Cuts will undermine drugs progress

Submitted by Matthew on 8 May, 2013 - 2:36

The Independent Drugs Commission for Brighton and Hove has recommended, among other things, an investigation into setting up a “Consumption Room” in the city. This is a place where users can inject drugs safely.

Such a facility could help prevent HIV and hepatitis C infection and respond to overdoses.

Such moves are undoubtedly progressive and will improve the health of drug users.
But government cuts now being imposed by local authorities undermine more enlightened policies (including facilities like that proposed in Brighton) and tend to impose a low regard for drug users’ safety and their liberty.

Right now government funding targets heroin and crack users to bring them into (predominantly prescribing) treatment services. This has accompanied a decline in heroin and crack use, with estimated numbers down below 300,000 at the start of 2011 for the first time — a 33,000 drop from a peak in 2005/6.

What is the reality behind the figures?

Since the late 90s governments have emphasised the role of criminal justice services in bringing drug users into treatment, with the expansion of CARAT (Counseling, Assessment, Referral, Advice and Throughcare) workers in prisons and drug intervention programmes linked to local police and courts. More people are being seen by a drugs worker and referred into treatment.

However the continued availability of drugs in Britain in prisons, and the high risk of overdose of those using after leaving prison, remains a threat to recovery.

That leaves community treatment services, such as those prescribing methadone and subutex as substitute legal drugs to prevent withdrawals from heroin and other opiates.

Questions need to be asked about the long-term fate of those in treatment. For short periods substitute prescribing can be really useful.
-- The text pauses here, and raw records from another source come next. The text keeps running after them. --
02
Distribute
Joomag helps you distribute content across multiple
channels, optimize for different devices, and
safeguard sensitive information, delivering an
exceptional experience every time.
But thousands of people, mostly over 40, remain physically dependent on very high doses of prescribed methadone for many years, and not necessarily supported to move forward.

The argument goes that as they don’t need money to buy drugs, they commit less crime; but they are also at risk of overdose when drinking alcohol, or using other stimulant and depressant drugs on top of their script.

Counselling and group therapies need to be more readily available alongside prescribing treatment. Meanwhile little impact is being made on the supply of drugs including those such as ketamine and novel psychoactive substances (legal highs). And even with improved surveillance technology, tackling domestic production of skunk is a struggle as the amount of cannabis being grown in the UK has now reached 50% of that which is consumed here.

However, the prospect of a well integrated treatment system that encompasses the best of professional and peer-led support, such as SMART (Substance Abuse and Addiction) recovery groups, is undermined by an increasingly target-driven culture in which local services are expected to move individuals through a linear pathway of treatment that justifies the planning of the commissioners rather than meeting the needs of the drug user.

The latest initiative from this Government is Payment By Results (PBR), a funding settlement that is being piloted in several areas in England and Wales.

Under PBR services will only get a small part of the funding money they need to operate up-front, with the rest following if service users leave the service having met targets such as being drug free for a certain number of weeks.

But people don’t get better to order. And whilst it is reasonable to want quality services, if charities have to get bank loans to cover their costs — which they may never be able to repay —many services will not function.

Supporting service users in the way they need is being undermined by an impersonal funding regime and one that will lead to more disengagement from services and greater risks.

Portugal decriminalised the possession of illegal drugs in 2001. Professor Alex Stevens of the University of Kent says data suggests that between 2001 and 2007 the most problematic form of drug use fell and there were significant reductions in drug related deaths, HIV infections and prison population. The policy was also founded on expanding treatment options.

However, Portugal’s successes are being undermined by cuts in public spending. Elsewhere in Europe, a spike in the HIV rates following the withdrawal of drug services in Greece further underlines the importance of stable funding for services.